The Testaments
Épisodes vus
10/10
Année
2026
Plateforme
Disney+
Durée
45-60′
Casting
C.Infiniti, L.Halliday, R.Blanchard, M.Conforti, A.Dowd, E.Moss
Retour à Gilead, entre héritage et nouvelle génération
Avec The Testaments, l’univers de Gilead rouvre ses portes, non plus à travers le regard éprouvé de June Osborne, mais via celui d’une génération née et élevée dans les entrailles du régime. Cette nouvelle série, dérivée de The Handmaid’s Tale, choisit de déplacer son centre de gravité vers l’adolescence, transformant la dystopie en un récit d’apprentissage aussi troublant que captivant. Le résultat est une œuvre à la fois familière et renouvelée, qui parvient à éviter l’impression de simple redite, tout en restant profondément liée à son aînée.
Au cœur du récit, Agnes et Daisy incarnent deux trajectoires complémentaires au sein d’un système oppressif dont elles commencent seulement à percevoir les fissures. La première, fille adoptive d’un Commandeur influent, évolue dans un univers de privilèges soigneusement conditionnés. La seconde, venue de l’extérieur, introduit un regard plus critique et instinctivement plus libre. Leur rencontre devient le moteur émotionnel de la série, révélant progressivement les contradictions d’un monde où l’endoctrinement se dissimule derrière les codes de la bienséance et de la foi.

Autour d’elles, la série développe un véritable microcosme adolescent. Les relations entre les jeunes filles, leurs amitiés, rivalités et premiers élans affectifs, apportent une dimension presque universelle à un cadre pourtant cauchemardesque. Cette tension entre normalité apparente et violence systémique constitue l’un des ressorts les plus efficaces de la série. Gilead y apparaît non seulement comme un régime totalitaire, mais aussi comme un espace de formation où les affects sont méthodiquement contrôlés.
Visuellement, la série conserve l’esthétique marquante de son univers d’origine tout en introduisant une palette plus douce, presque trompeuse.
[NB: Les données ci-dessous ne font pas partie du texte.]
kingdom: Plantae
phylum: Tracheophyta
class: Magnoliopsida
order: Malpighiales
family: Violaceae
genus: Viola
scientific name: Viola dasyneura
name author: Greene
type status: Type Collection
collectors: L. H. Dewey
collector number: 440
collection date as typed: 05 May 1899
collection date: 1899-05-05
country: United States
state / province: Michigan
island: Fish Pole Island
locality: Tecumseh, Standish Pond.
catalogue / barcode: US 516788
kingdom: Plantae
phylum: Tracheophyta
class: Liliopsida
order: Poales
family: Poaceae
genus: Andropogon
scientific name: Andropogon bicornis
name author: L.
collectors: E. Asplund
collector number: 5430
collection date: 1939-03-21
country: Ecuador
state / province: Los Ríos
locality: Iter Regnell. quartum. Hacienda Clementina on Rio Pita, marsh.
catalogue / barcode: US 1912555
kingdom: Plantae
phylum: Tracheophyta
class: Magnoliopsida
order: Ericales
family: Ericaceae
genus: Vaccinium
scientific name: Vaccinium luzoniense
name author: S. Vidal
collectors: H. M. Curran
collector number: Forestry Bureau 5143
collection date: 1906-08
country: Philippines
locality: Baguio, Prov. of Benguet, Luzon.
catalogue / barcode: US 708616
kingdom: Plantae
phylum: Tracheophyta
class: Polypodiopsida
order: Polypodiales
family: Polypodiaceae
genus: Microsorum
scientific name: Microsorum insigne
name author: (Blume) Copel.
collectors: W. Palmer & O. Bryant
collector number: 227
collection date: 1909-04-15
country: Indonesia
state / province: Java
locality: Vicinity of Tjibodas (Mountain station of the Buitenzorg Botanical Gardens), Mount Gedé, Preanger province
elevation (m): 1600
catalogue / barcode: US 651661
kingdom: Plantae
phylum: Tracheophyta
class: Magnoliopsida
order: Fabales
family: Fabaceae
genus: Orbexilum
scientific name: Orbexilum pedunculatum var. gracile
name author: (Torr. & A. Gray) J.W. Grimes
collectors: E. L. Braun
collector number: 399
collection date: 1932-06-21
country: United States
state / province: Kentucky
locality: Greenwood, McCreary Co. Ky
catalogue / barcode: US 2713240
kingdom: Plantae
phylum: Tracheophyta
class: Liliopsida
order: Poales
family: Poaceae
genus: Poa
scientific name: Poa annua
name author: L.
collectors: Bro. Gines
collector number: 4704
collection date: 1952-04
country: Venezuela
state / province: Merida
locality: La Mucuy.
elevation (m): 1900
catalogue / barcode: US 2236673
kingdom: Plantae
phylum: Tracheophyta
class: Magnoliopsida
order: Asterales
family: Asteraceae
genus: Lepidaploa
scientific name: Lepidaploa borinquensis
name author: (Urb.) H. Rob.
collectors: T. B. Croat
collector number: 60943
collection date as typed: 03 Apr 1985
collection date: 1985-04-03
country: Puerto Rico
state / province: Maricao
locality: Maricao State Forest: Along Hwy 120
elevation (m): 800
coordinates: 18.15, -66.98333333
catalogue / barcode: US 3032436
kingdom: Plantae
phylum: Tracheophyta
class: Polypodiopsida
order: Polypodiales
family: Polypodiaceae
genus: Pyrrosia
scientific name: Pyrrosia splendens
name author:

Les couleurs pastel des différentes “classes” de jeunes filles contrastent avec la brutalité sous-jacente du système. Cette apparente luminosité renforce d’autant plus l’horreur discrète de certaines pratiques, notamment celles liées à l’éducation, à la sexualité et au passage à l’âge adulte, réduit à un mécanisme administratif et socialement ritualisé.
L’un des apports majeurs de The Testaments réside dans sa structure chorale. En multipliant les points de vue, notamment celui de figures établies comme Tante Lydia, la série enrichit la compréhension des mécanismes de pouvoir et de compromission. Elle explore avec finesse les zones grises de la domination, où la survie personnelle s’imbrique avec la perpétuation du système.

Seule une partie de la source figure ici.